Converting 3D .glt objects?
April 4, 2021 5:26 AM   Subscribe

What is the best way to convert some 3D objects that are in the .glt (GLTF) format so that I can use them as .OBJ files (or other compatible format) in Unity?

I gather so far that I need to convert them from a format that bundles the textures into a single file to one like Wavefront OBJ in which the textures live in separate files.

Hoping to avoid lossiness, and also to perform the conversion offline rather than through an online converter tool. A little confused by all the options out there though.

Any help much appreciated. Can do either Mac or Windows.
posted by johngoren to Computers & Internet (6 answers total)
 
Not quite what you're asking for, but Khronos Group provides pretty good tooling for GLTF. One option is their Unity integration, which will allow you to load GLTF inside the editor at design time, or in your build at runtime. I think it can also export to other formats, but I have not used that feature. It's been 2 or 3 years since I used this but it worked extremely well on a project that used a lot of GLTF (actually 3dtiles, which is gltf + geospatial info).

If you absolutely don't want to have your gltfs touch Unity, they also provide a Blender plugin (once you're in Blender you can export whatever you want).

One challenge for you is that gltf specifies a bunch of things that OBJ doesn't necessarily support, like animation, etc. You may want to use fbx or collada as an interchange format (they support more metadata like animations, bone weight, etc) or just stick with gltf.
posted by Alterscape at 7:09 AM on April 4, 2021


There's another plugin that I've used available here: https://github.com/Siccity/GLTFUtility - if you open the package manager in Unity, press the + icon and choose "Add Package from Git URL" and enter the url https://github.com/siccity/gltfutility.git it should just work and load any gltf format files you drop into your project.

Depending on what features your GLTF files use one or the other plugin might be better, I'm sure they will both handle plain textured models fine.
posted by samj at 8:05 AM on April 4, 2021 [1 favorite]


Response by poster: Thanks for the helpful answers. Up til now I’ve managed to extract the files from Blender, but got stuck trying to reunite the objects with the textures (which I was surprised were not named as filenames in the .mtl materials.)
posted by johngoren at 10:40 AM on April 4, 2021


Once you've got the GLTF open in Blender, I believe you can access the maps through the Blender Image Viewer (the same view one uses for UV unwrapping, etc). From there, you can Image->Save As.. to save as a separate image on disk, and update the material in Blender to point to the map on disk rather than the embedded GLTF. This may be painful for more than a few models, but Blender has very deep integration with Python so I imagine you could write a Python script to repeat this process automatically.

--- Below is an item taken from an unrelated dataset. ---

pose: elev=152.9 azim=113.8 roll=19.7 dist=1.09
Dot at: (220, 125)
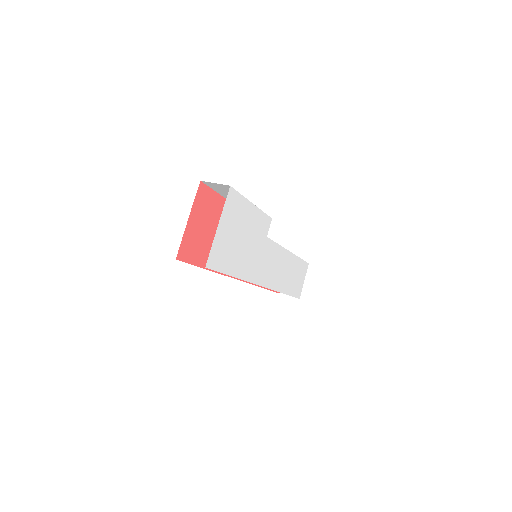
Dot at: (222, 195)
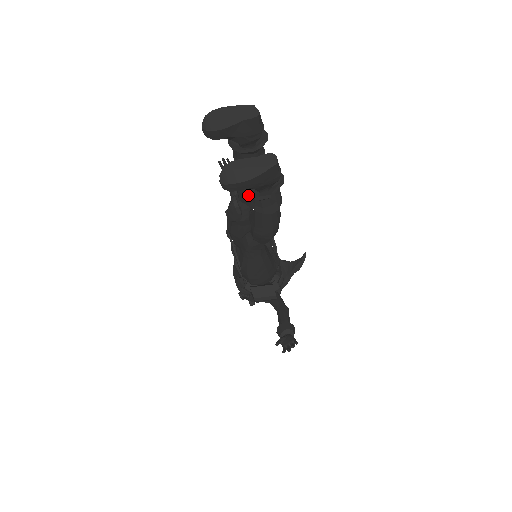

Looks like AssImp also supports GLTF, so if C/C++ is more your speed you could probably also write code to do the same "import, extract textures, re-connect materials, export as obj/fbx/whatever" process with that.

I'm a bit surprised there isn't a command-line tool available for gltf/glb to obj. I think what I was using was this Cesium-supported library/tool in my workflows back then, which will separate maps from a glb/gltf, but won't convert back to OBJ or another non-gltf format.
posted by Alterscape at 10:56 AM on April 4, 2021


Response by poster: Update on this. I've been trying these options but running into a few different obstacles, including my Blender ignorance.

UnityGLTF seems really good, but I'm having trouble setting it up for use. The README setup instructions are sparse and I think outdated, referring to some directory I can't seem to find in the downloadable resources. I found some other instructions in a pull request, but couldn't get those to work either.

GLTFUtility brought the object into Unity but with an all-pink texture instead of the texture files...

The Blender Image Viewer solution seems most promising but I'll have to look up how to change the material path so that it points to disk, because the mysterious Blender interface is confusing me...

If I just set filenames for graphics on the .mtl entries, maybe that will work? Only I'm not sure when I should use which categories of map (map_kd, map_ka...)...
posted by johngoren at 3:48 AM on April 5, 2021


Hm are the gltf files definitely good - do they look ok if you drop them into this: https://github.khronos.org/glTF-Sample-Viewer-Release/

If it's not many files then you could consider recreating the material in unity, as long as you can extract all the maps you should be able to match things up.